-- SUPPLIED RECORDS follows --

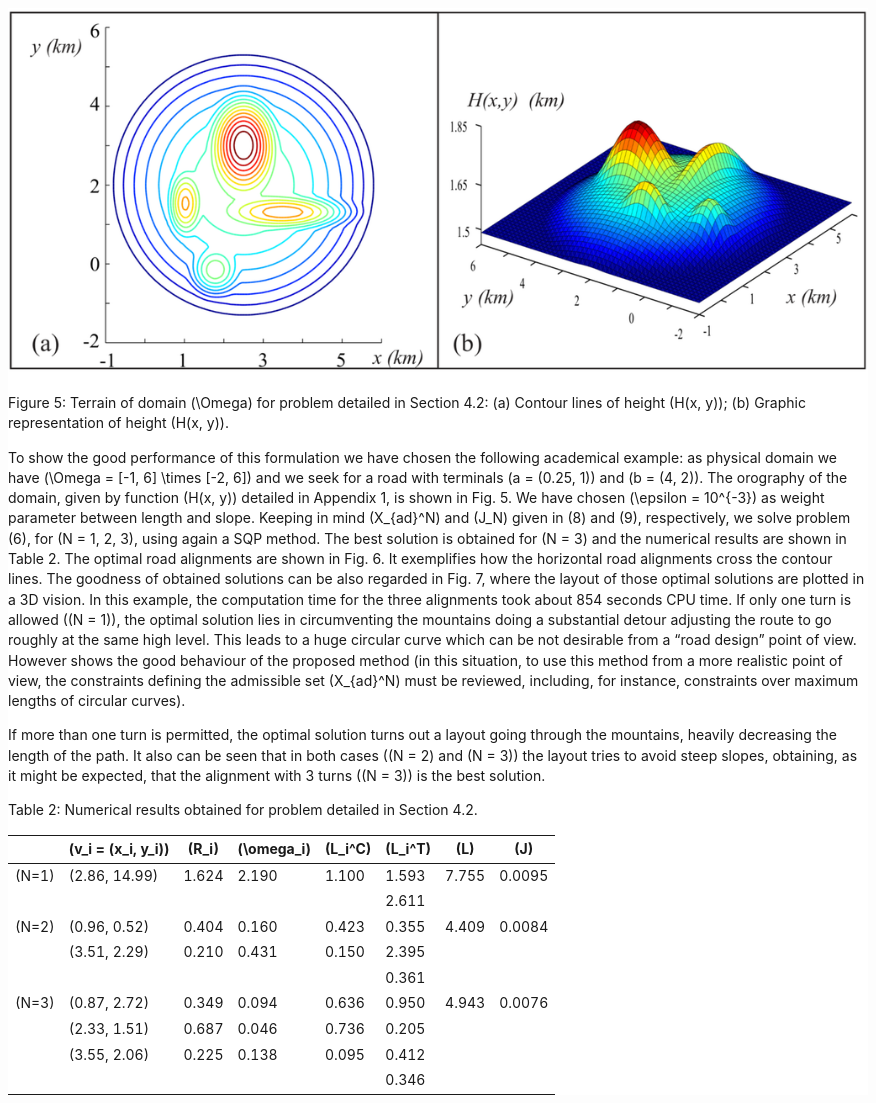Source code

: ![](figures/fig_5.png)

Figure 5: Terrain of domain \(\Omega\) for problem detailed in Section 4.2: (a) Contour lines of height \(H(x, y)\); (b) Graphic representation of height \(H(x, y)\).

To show the good performance of this formulation we have chosen the following academical example: as physical domain we have \(\Omega = [-1, 6] \times [-2, 6]\) and we seek for a road with terminals \(a = (0.25, 1)\) and \(b = (4, 2)\). The orography of the domain, given by function \(H(x, y)\) detailed in Appendix 1, is shown in Fig. 5. We have chosen \(\epsilon = 10^{-3}\) as weight parameter between length and slope. Keeping in mind \(X_{ad}^N\) and \(J_N\) given in (8) and (9), respectively, we solve problem (6), for \(N = 1, 2, 3\), using again a SQP method. The best solution is obtained for \(N = 3\) and the numerical results are shown in Table 2. The optimal road alignments are shown in Fig. 6. It exemplifies how the horizontal road alignments cross the contour lines. The goodness of obtained solutions can be also regarded in Fig. 7, where the layout of those optimal solutions are plotted in a 3D vision. In this example, the computation time for the three alignments took about 854 seconds CPU time.
If only one turn is allowed (\(N = 1\)), the optimal solution lies in circumventing the mountains doing a substantial detour adjusting the route to go roughly at the same high level. This leads to a huge circular curve which can be not desirable from a “road design” point of view. However shows the good behaviour of the proposed method (in this situation, to use this method from a more realistic point of view, the constraints defining the admissible set \(X_{ad}^N\) must be reviewed, including, for instance, constraints over maximum lengths of circular curves).

If more than one turn is permitted, the optimal solution turns out a layout going through the mountains, heavily decreasing the length of the path. It also can be seen that in both cases (\(N = 2\) and \(N = 3\)) the layout tries to avoid steep slopes, obtaining, as it might be expected, that the alignment with 3 turns (\(N = 3\)) is the best solution.

Table 2: Numerical results obtained for problem detailed in Section 4.2.

|  | \(v_i = (x_i, y_i)\) | \(R_i\) | \(\omega_i\) | \(L_i^C\) | \(L_i^T\) | \(L\) | \(J\) |
|---|----------------------|---------|-------------|---------------|---------------|-------------|------------|
| \(N=1\) | (2.86, 14.99)         | 1.624   | 2.190       | 1.100         | 1.593         | 7.755       | 0.0095     |
|   |                      |         |             |               | 2.611         |             |            |
| \(N=2\) | (0.96, 0.52)          | 0.404   | 0.160       | 0.423         | 0.355         | 4.409       | 0.0084     |
|   | (3.51, 2.29)          | 0.210   | 0.431       | 0.150         | 2.395         |             |            |
|   |                      |         |             |               | 0.361         |             |            |
| \(N=3\) | (0.87, 2.72)          | 0.349   | 0.094       | 0.636         | 0.950         | 4.943       | 0.0076     |
|   | (2.33, 1.51)          | 0.687   | 0.046       | 0.736         | 0.205         |             |            |
|   | (3.55, 2.06)          | 0.225   | 0.138       | 0.095         | 0.412         |             |            |
|   |                      |         |             |               | 0.346         |             |            |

-- SUPPLIED RECORDS concluded --

→ **REQUIRED ACTION**
Take the lines from the first line of the entries through the line with "Figure 5: Terrain", inclusive, and give them again exactly, minus any pictures.

→ **EXERCISE SOLUTION**
Source code

: ![](figures/fig_5.png)

Figure 5: Terrain of domain \(\Omega\) for problem detailed in Section 4.2: (a) Contour lines of height \(H(x, y)\); (b) Graphic representation of height \(H(x, y)\).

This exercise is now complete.